For many dancers, including NatsHoney, the implementation of AB5 was yet another sign that the industry needed drastic transformation. The tipping point, when NatsHoney realized she wanted to go all in on the fight for labor rights, happened while attending a convention in Las Vegas. During one panel discussion, lawyers and leaders from big name clubs discussed AB5.
“They were talking about how as an entity, [the clubs] were able to get ahead of the problem since they had lawsuits,” she says. From NatsHoney’s perspective, it sounded like club leadership found ways to pass off the additional costs of making dancers employees onto the dancers themselves.
“There’s no way on this green earth that I’m going to sit back,” she says. According to market research firm IBISWorld, in 2018, the strip club industry brought in $7 billion in revenue. “We should get our fair share.”
The pandemic catalyzed many dancers to unite and fight back against the exploitative nature of the industry. Some dancers, including NatsHoney, began organizing and performing in stripper-run, virtual shows that provided a sense of agency and empowerment outside of the restrictive and oftentimes unsafe club environment.
In 2021, NatsHoney began working with a team of current and former dancers to launch Artists Plex, a brick and mortar space in L.A., where strip artists can take meetings, schedule photo and video shoots, and host shows. Yes, strip shows, but also one-woman performances, film premieres, and fashion shows. The group is currently fundraising to make this vision a reality.
“Just sex worker positive, for all walks of life to come on a membership basis to blossom, to further their professional resume, development,” she says. “Our talent is vast and Artists Plex would be the place that actually showcases that in a light that is illuminating, not dark.”
NatsHoney and her work with Artists Plex is connected to a larger network of groups fighting for stripper rights. Like concentric circles, they’re all orbiting around the same goal: respect, dignity, and power.
NatsHoney volunteers with Strippers United, founded in 2019 by sex worker, writer, and activist Antonia Crane. The group describes itself as “a diverse and inclusive community of empowered strippers who share an uncompromised vision for our rights, our vital role in society and our dignity as professionals.”

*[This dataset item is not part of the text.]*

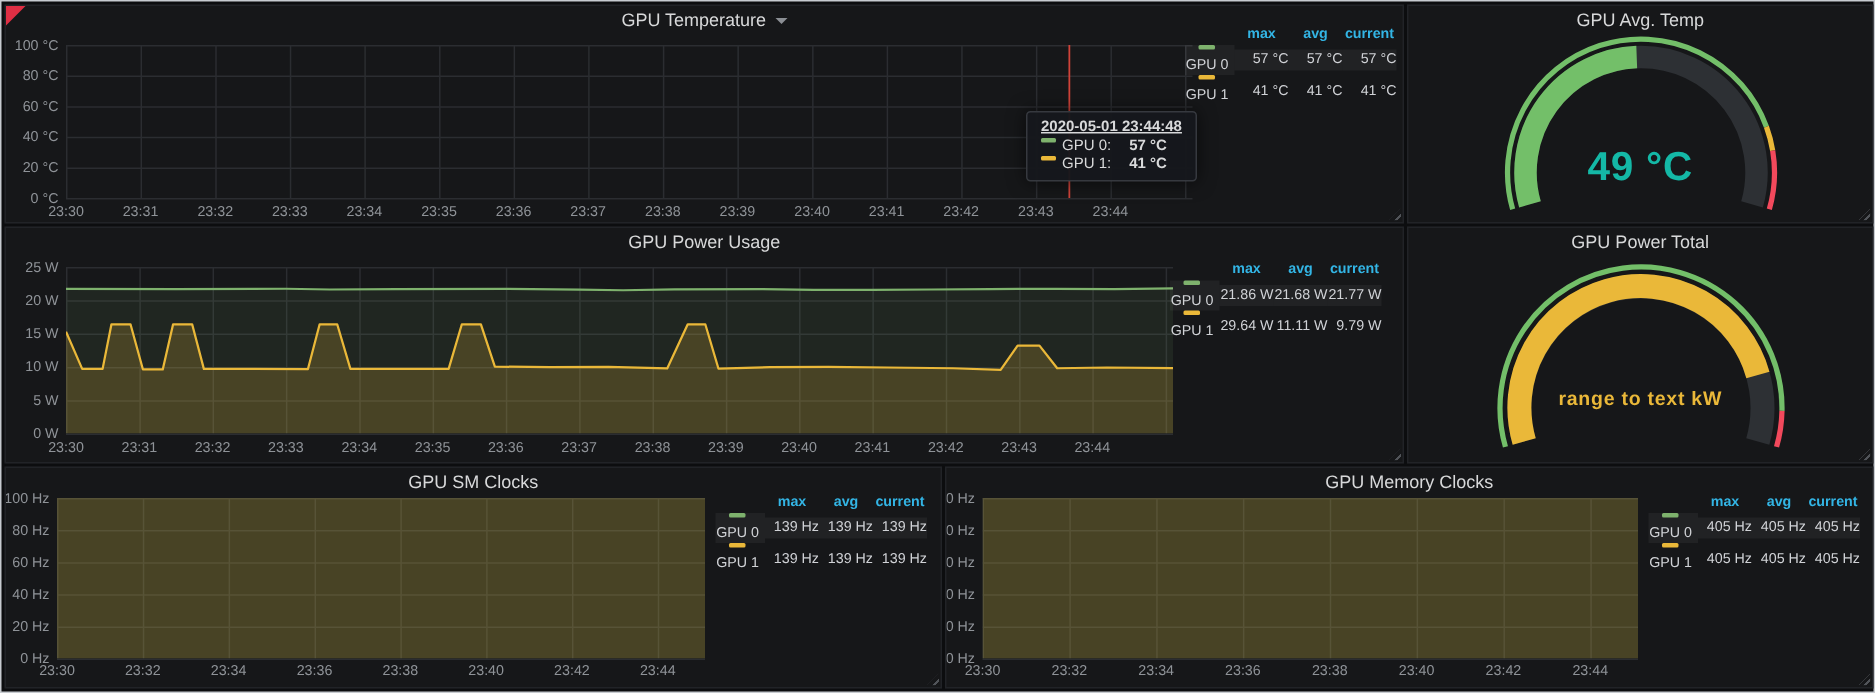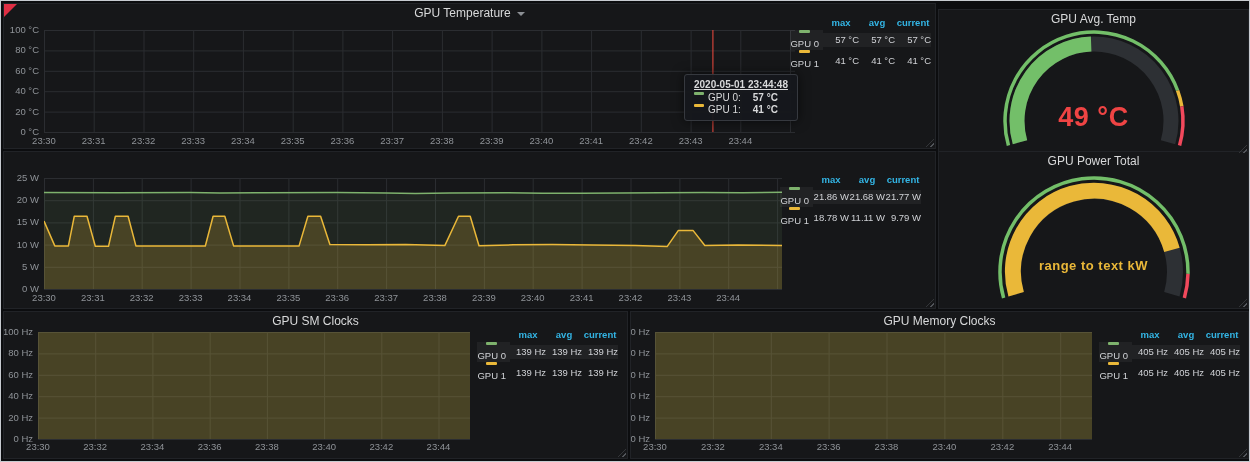"GPU Avg. Temp" section.panel { top: 8px -> 2px }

Strippers United helped the dancers from the Star Garden strip club in North Hollywood protest and organize for worker protections. Over the past 6 months, the Star Garden stripper strike has gained serious momentum. In August 2022, the group filed a petition for a union election with the National Labor Relations Board through the Actors’ Equity Association, the union representing actors and stage managers across the U.S.

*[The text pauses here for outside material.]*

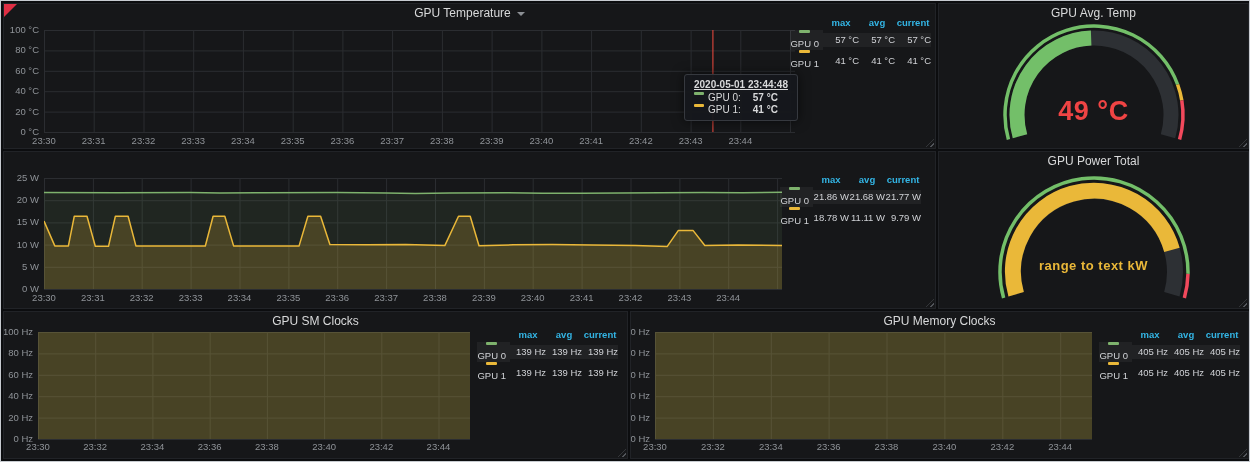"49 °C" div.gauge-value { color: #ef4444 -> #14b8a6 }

NatsHoney is also involved in a group called the Stripper Co-op, a stripper-run, pop up hybrid and IRL strip club experience based in L.A. Event profits and tips are shared between performers, and events have also served as a source of fundraising for the Star Garden strike. (Several of the Stripper Co-op co-founders are Star Garden dancers.)
When asked to describe her paradise work environment —a question inspired by the theme of a Stripper Co-Op show this summer — NatsHoney made it plain.
“Not only are we in an environment that is safe, clean, sanitized, we also are paid hourly, entitled to bonuses and receive a cut of the annual profits. That is a paradise work environment and anything short of that is short. I’m really coming for profits in the end.”